• Try it
Give back every line of the data exactly. Pictures are not part of the copy.

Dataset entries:
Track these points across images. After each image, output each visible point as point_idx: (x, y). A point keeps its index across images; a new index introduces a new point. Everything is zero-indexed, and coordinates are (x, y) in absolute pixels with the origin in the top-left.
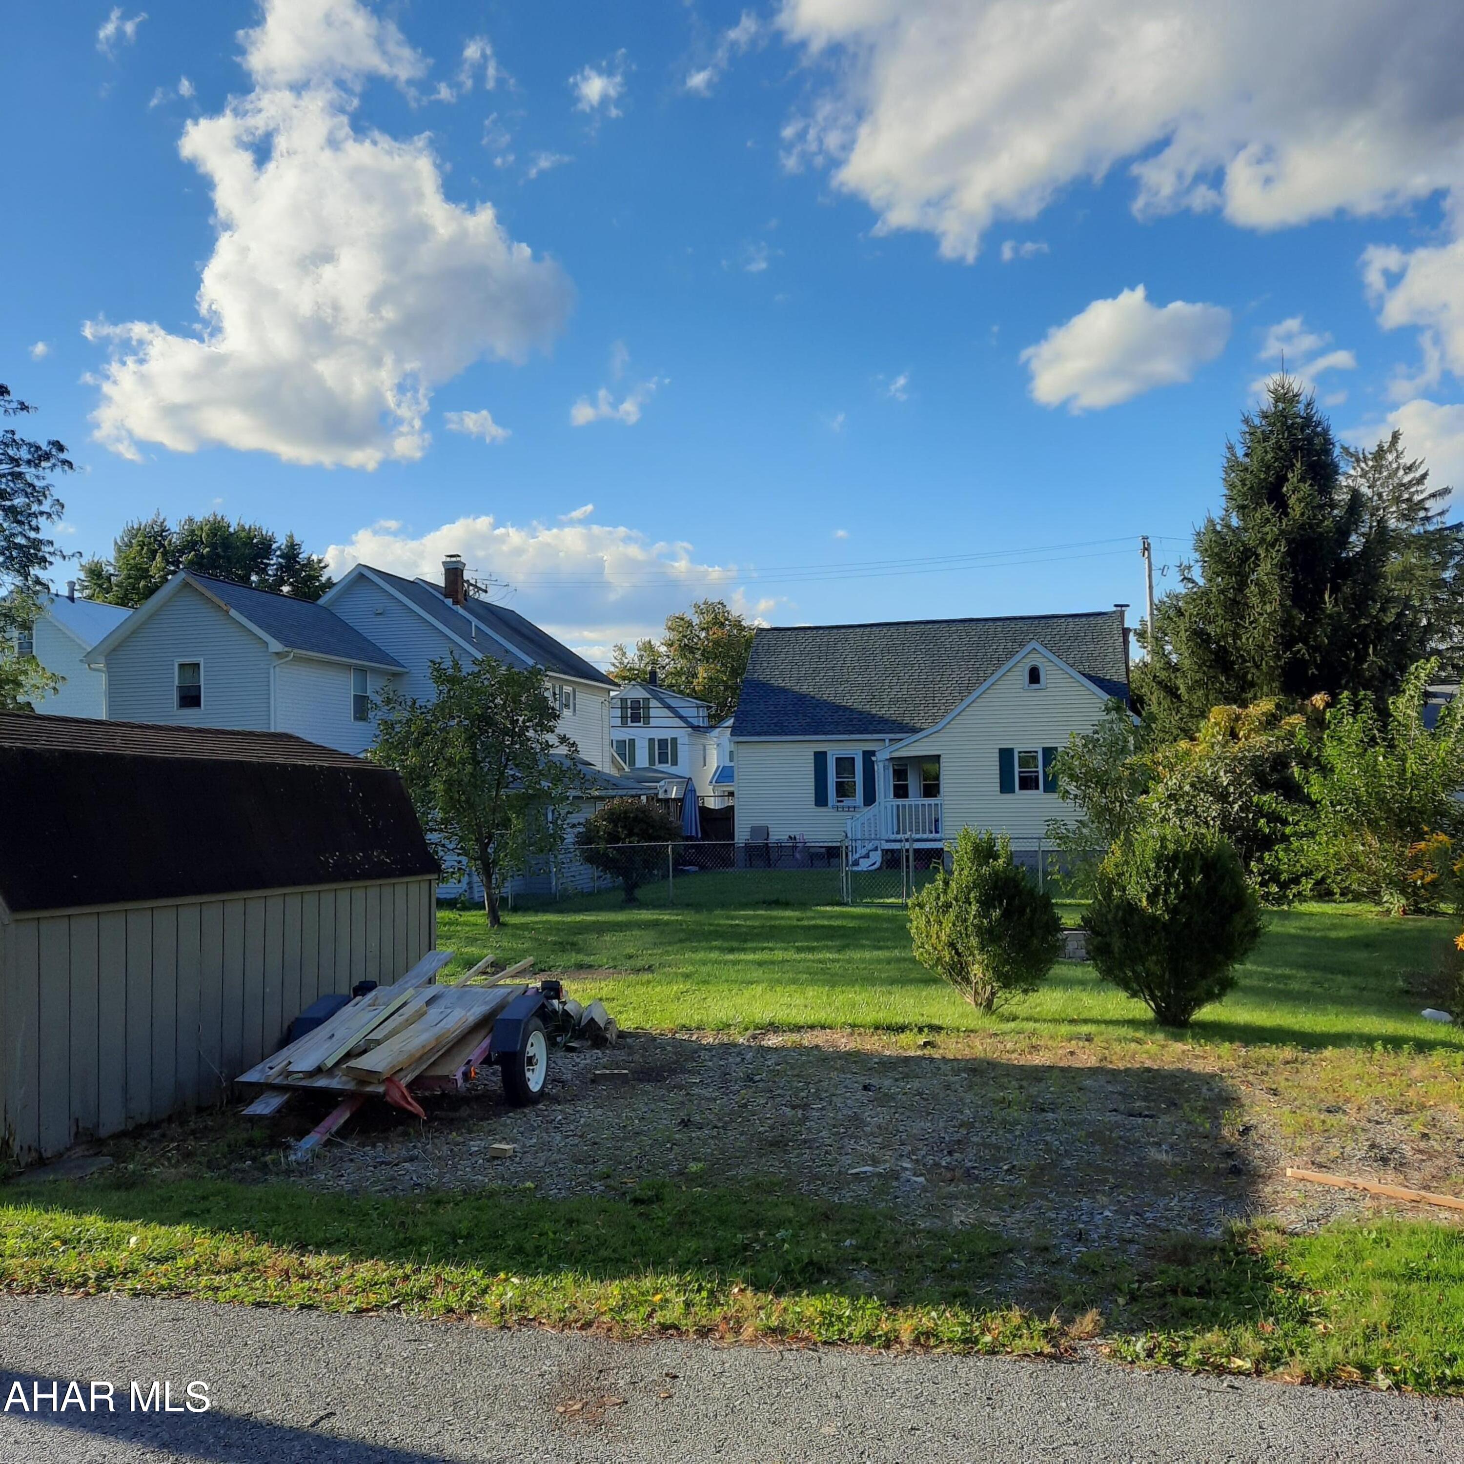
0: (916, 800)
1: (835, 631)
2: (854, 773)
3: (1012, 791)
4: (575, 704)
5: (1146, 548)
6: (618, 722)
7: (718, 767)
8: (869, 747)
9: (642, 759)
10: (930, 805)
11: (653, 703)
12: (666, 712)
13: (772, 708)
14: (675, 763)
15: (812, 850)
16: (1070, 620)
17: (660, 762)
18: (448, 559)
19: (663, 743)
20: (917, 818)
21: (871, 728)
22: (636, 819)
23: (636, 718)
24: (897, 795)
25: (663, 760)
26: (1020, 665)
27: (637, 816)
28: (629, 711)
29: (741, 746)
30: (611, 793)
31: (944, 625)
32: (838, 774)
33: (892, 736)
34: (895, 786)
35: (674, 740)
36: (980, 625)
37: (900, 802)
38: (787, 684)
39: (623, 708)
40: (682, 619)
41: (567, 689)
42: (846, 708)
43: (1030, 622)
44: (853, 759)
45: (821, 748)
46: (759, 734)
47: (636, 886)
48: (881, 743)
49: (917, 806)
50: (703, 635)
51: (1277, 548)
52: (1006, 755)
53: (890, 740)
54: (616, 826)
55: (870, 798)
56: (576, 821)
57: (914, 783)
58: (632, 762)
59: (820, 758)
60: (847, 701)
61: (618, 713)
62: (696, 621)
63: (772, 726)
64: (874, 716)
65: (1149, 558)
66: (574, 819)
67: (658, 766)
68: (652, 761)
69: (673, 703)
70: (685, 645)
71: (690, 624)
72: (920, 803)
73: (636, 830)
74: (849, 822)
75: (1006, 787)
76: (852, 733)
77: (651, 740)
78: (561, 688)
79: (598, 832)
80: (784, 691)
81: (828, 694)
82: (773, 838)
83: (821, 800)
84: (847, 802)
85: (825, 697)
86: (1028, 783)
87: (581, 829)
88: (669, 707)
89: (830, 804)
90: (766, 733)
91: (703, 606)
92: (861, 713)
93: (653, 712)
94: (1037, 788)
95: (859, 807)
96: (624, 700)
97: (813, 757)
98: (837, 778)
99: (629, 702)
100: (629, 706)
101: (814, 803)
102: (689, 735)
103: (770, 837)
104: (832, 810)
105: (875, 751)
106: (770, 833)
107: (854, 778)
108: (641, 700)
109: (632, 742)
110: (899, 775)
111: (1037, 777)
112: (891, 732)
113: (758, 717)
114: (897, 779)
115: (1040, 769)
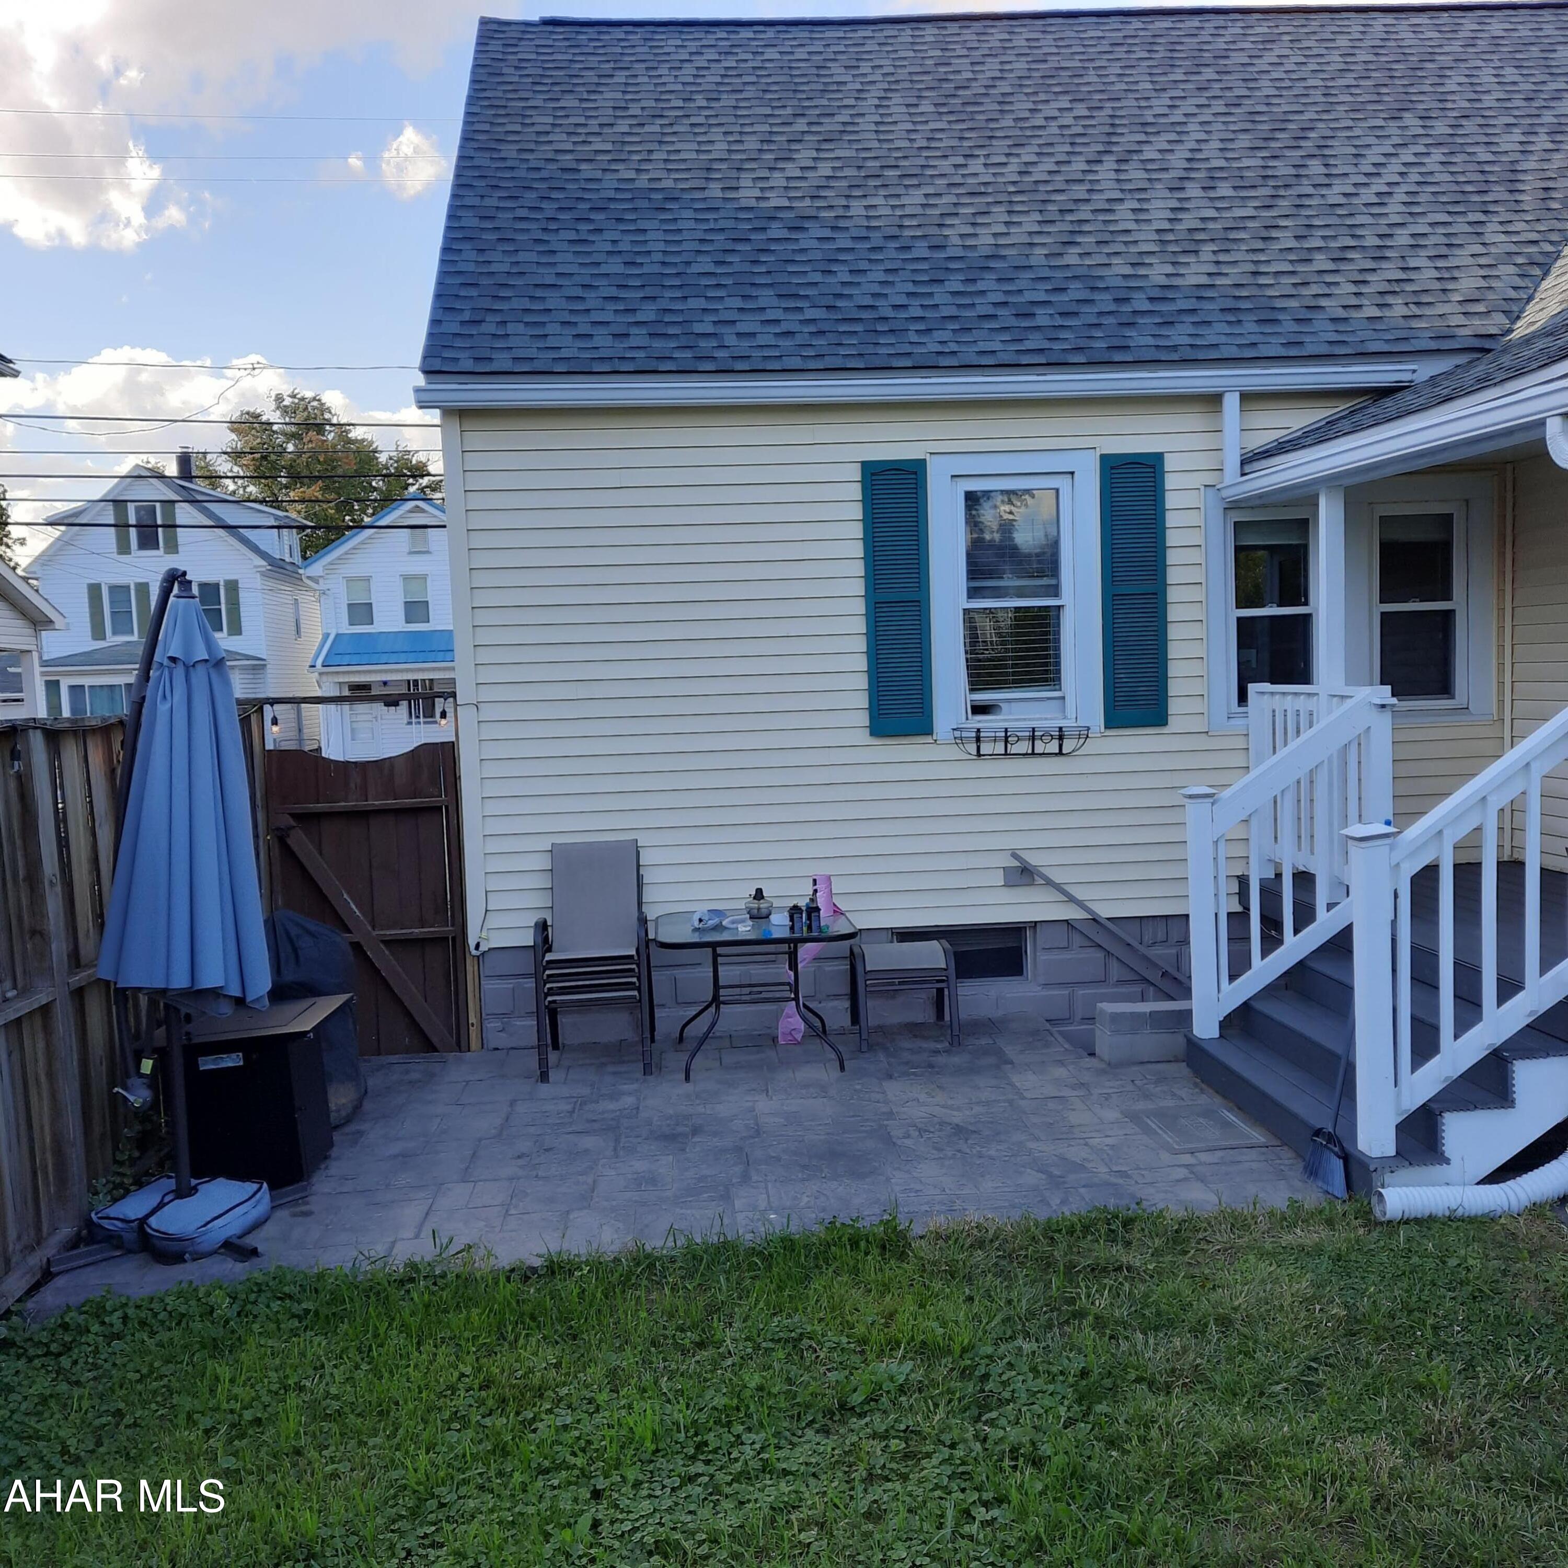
2: (1057, 572)
8: (1133, 435)
11: (185, 513)
12: (214, 533)
14: (236, 629)
19: (209, 588)
23: (148, 541)
28: (133, 530)
32: (980, 569)
33: (1255, 376)
34: (1242, 625)
35: (233, 586)
39: (121, 523)
42: (975, 266)
45: (895, 441)
46: (580, 369)
48: (1198, 417)
55: (1142, 691)
59: (892, 496)
69: (227, 515)
80: (655, 203)
83: (896, 702)
84: (1025, 706)
88: (219, 524)
89: (941, 721)
95: (1084, 734)
96: (119, 504)
97: (856, 492)
98: (973, 593)
99: (131, 508)
100: (132, 520)
101: (863, 719)
102: (263, 574)
103: (649, 895)
104: (954, 752)
105: (1159, 457)
106: (649, 877)
107: (1055, 591)
108: (158, 505)
109: (142, 588)
110: (1247, 573)
112: (1250, 355)
113: (554, 300)
114: (1243, 595)
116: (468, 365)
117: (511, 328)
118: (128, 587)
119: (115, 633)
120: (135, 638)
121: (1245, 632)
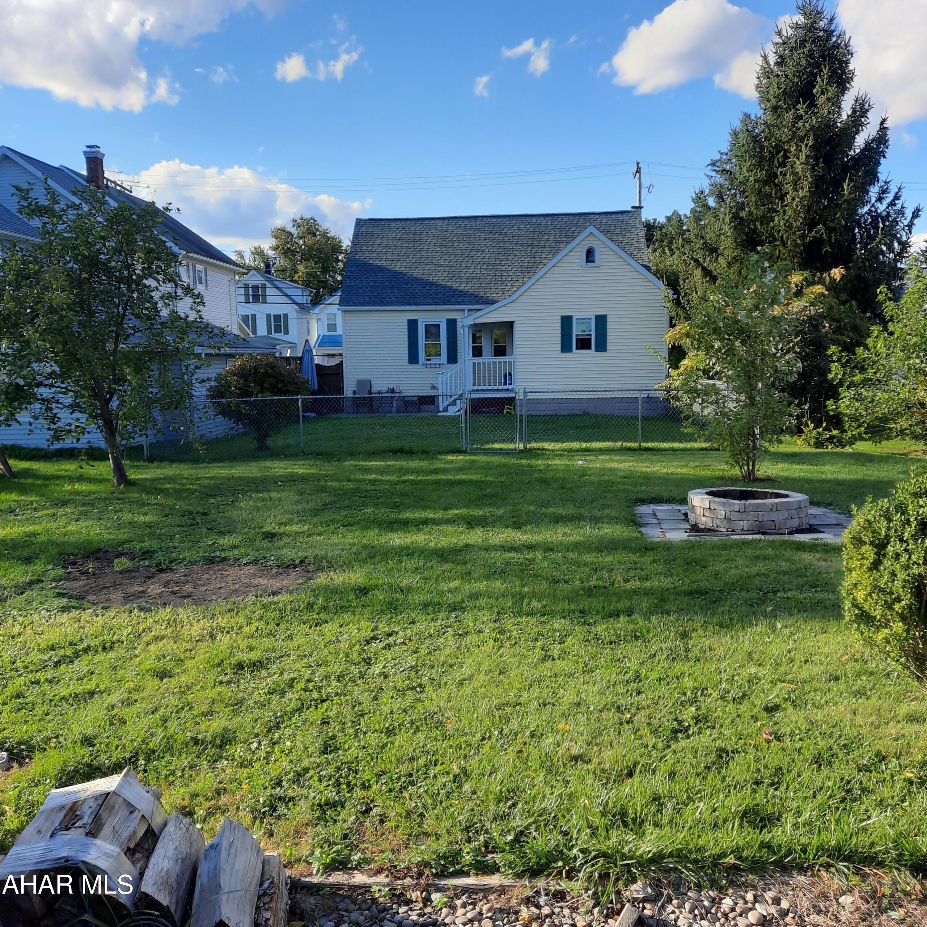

• Exercise answer
Track these points across images. After each image, output each visible point as point_idx: (x, y). A point keeps its index across images; a new index introduces a new point. Everything is zero-indexed, and coordinates are (x, y) in absolute pixels with the origin in the top-left.
0: (916, 800)
1: (835, 631)
2: (854, 773)
3: (1012, 791)
4: (575, 704)
5: (1146, 548)
6: (618, 722)
7: (718, 767)
8: (869, 747)
9: (642, 759)
10: (930, 805)
11: (653, 703)
12: (666, 712)
13: (772, 708)
14: (675, 763)
15: (812, 850)
16: (1070, 620)
17: (660, 762)
18: (448, 559)
19: (663, 743)
20: (917, 818)
21: (871, 728)
22: (636, 819)
23: (636, 718)
24: (897, 795)
25: (663, 760)
26: (1020, 665)
27: (637, 816)
28: (629, 711)
29: (741, 746)
30: (611, 793)
31: (944, 625)
32: (838, 774)
33: (892, 736)
34: (895, 786)
35: (674, 740)
36: (980, 625)
37: (900, 802)
38: (787, 684)
39: (623, 708)
40: (682, 619)
41: (567, 689)
42: (846, 708)
43: (1030, 622)
44: (853, 759)
45: (821, 748)
46: (759, 734)
47: (636, 886)
48: (881, 743)
49: (917, 806)
50: (703, 635)
51: (1277, 548)
52: (1006, 755)
53: (890, 740)
54: (616, 826)
55: (870, 798)
56: (576, 821)
57: (914, 783)
58: (632, 762)
59: (820, 758)
60: (847, 701)
61: (618, 713)
62: (696, 621)
63: (772, 726)
64: (874, 716)
65: (1149, 558)
66: (574, 819)
67: (658, 766)
68: (652, 761)
69: (673, 703)
70: (685, 645)
71: (690, 624)
72: (920, 803)
73: (636, 830)
74: (849, 822)
75: (1006, 787)
76: (852, 733)
77: (651, 740)
78: (561, 688)
79: (598, 832)
80: (784, 691)
81: (828, 694)
82: (773, 838)
83: (821, 800)
84: (847, 802)
85: (825, 697)
86: (1028, 783)
87: (581, 829)
88: (669, 707)
89: (830, 804)
90: (766, 733)
91: (703, 606)
92: (861, 713)
93: (653, 712)
94: (1037, 788)
95: (859, 807)
96: (624, 700)
97: (813, 757)
98: (837, 778)
99: (629, 702)
100: (629, 706)
101: (814, 803)
102: (689, 735)
103: (770, 837)
104: (832, 810)
105: (875, 751)
106: (770, 833)
107: (854, 778)
108: (641, 700)
109: (632, 742)
110: (899, 775)
111: (1037, 777)
112: (891, 732)
113: (758, 717)
114: (897, 779)
115: (1040, 769)
2: (1057, 572)
8: (1133, 435)
11: (185, 513)
12: (214, 533)
14: (236, 629)
19: (209, 588)
23: (148, 541)
28: (133, 530)
32: (980, 569)
33: (1255, 376)
34: (1242, 625)
35: (233, 586)
39: (121, 523)
42: (975, 266)
45: (895, 441)
46: (580, 369)
48: (1198, 417)
55: (1142, 691)
59: (892, 496)
69: (227, 515)
80: (655, 203)
83: (896, 702)
84: (1025, 706)
88: (219, 524)
89: (941, 721)
95: (1084, 734)
96: (119, 504)
97: (856, 492)
98: (973, 593)
99: (131, 508)
100: (132, 520)
101: (863, 719)
102: (263, 574)
103: (649, 895)
104: (954, 752)
105: (1159, 457)
106: (649, 877)
107: (1055, 591)
108: (158, 505)
109: (142, 588)
110: (1247, 573)
112: (1250, 355)
113: (554, 300)
114: (1243, 595)
116: (468, 365)
117: (511, 328)
118: (128, 587)
119: (115, 633)
120: (135, 638)
121: (1245, 632)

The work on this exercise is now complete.